Un porte-parole du ministère de la Santé et des Services sociaux (HHS) n’a pas immédiatement répondu à une demande de commentaire. M. Kennedy défend depuis longtemps des positions anti-vaccins et a apporté une série de changements à la politique américaine en matière de vaccins depuis qu’il a rejoint l’administration Trump . Avant son entrée en fonction, M. Kennedy a joué un rôle déterminant dans l’organisation d’un recours collectif contre Merck au nom de personnes affirmant avoir subi des préjudices suite à l’administration du vaccin Gardasil contre le papillomavirus humain. Merck n’a cessé de défendre la sécurité et l’efficacité du Gardasil. Après sa nomination par Trump, M. Kennedy a d'abord déclaré qu'il avait l'intention de conserver une commission de 10 % sur tout règlement concernant des affaires liées au Gardasil qu'il aurait confiées au cabinet d'avocats Wisner Baum, qui a représenté des dizaines de plaignants.

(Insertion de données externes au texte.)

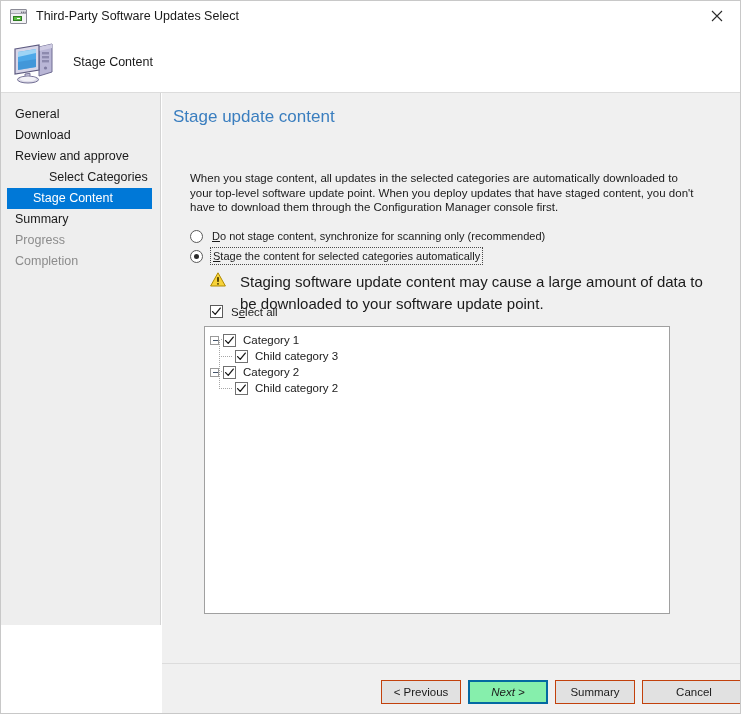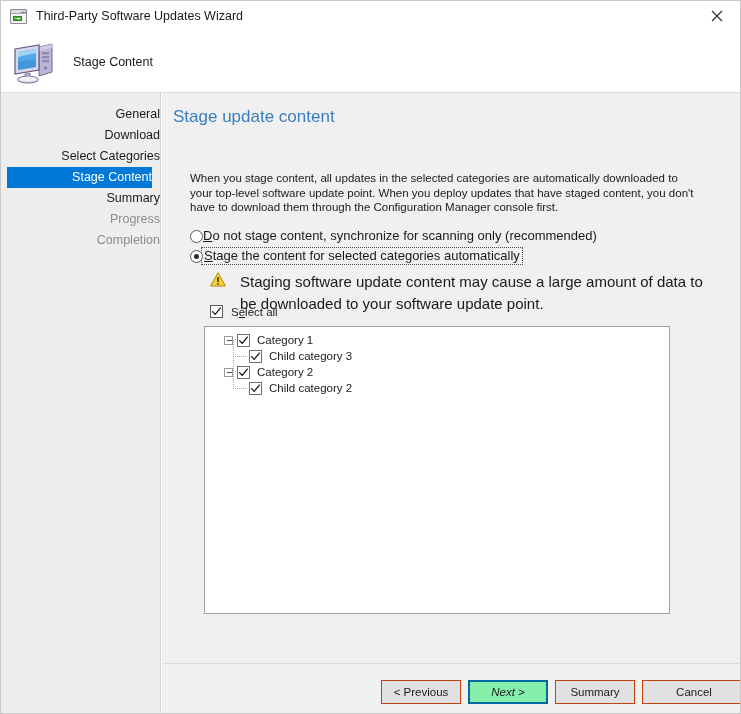"Third-Party Software Updates Wizard" div.title-text { text: Wizard -> Select }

Warren et d’autres législateurs ont exprimé leurs inquiétudes quant à un éventuel conflit d’intérêts, et M. Kennedy a finalement déclaré qu’il céderait sa participation à l’un de ses fils. L’un des fils de Kennedy, Conor, travaille chez Wisner Baum. Le fils de M. Kennedy n’a pas immédiatement répondu à une demande de commentaire, pas plus que Merck. Brent Wisner, associé gérant du cabinet, a déclaré dans un e-mail que “à aucun moment” M. Kennedy ou son fils ne percevraient d’honoraires issus d’un règlement concernant le Gardasil. “Si ces sénateurs s’inquiètent de la corruption, ils devraient examiner de très près le phénomène de la “porte tournante” entre l’industrie” et les agences fédérales telles que la Food and Drug Administration, a déclaré M. Wisner .

Les Centres américains de contrôle et de prévention des maladies (CDC) recommandent le Gardasil comme vaccination systématique pour les enfants de 11 et 12 ans afin de prévenir le cancer du col de l’utérus et d’autres cancers causés par le HPV.

Plus tôt cette année, les CDC ont tenté de modifier leurs recommandations et ont déclaré que les enfants américains devraient recevoir une seule dose de vaccin contre le HPV, plutôt que le schéma à deux doses commercialisé par Merck. Un juge fédéral a bloqué cette initiative.

M. Kennedy réclame depuis des années un réexamen de la procédure de demande d’indemnisation en cas de préjudice lié à un vaccin. Les patients ayant subi un préjudice suite à des vaccins figurant dans le calendrier vaccinal américain ne peuvent demander qu’un montant limité de dommages-intérêts auprès d’un fonds géré par le HHS, connu sous le nom de Programme d’indemnisation des préjudices liés aux vaccins (VICP).

La lettre des sénateurs indiquait que le cabinet Wisner Baum avait sollicité des indemnités auprès du VICP dans le cadre de plus d’une douzaine de procès. Les sénateurs ont demandé si le département de la Santé dirigé par M. Kennedy avait l’intention, entre autres changements, d’élargir la liste des préjudices éligibles à une indemnisation fédérale au titre du VICP.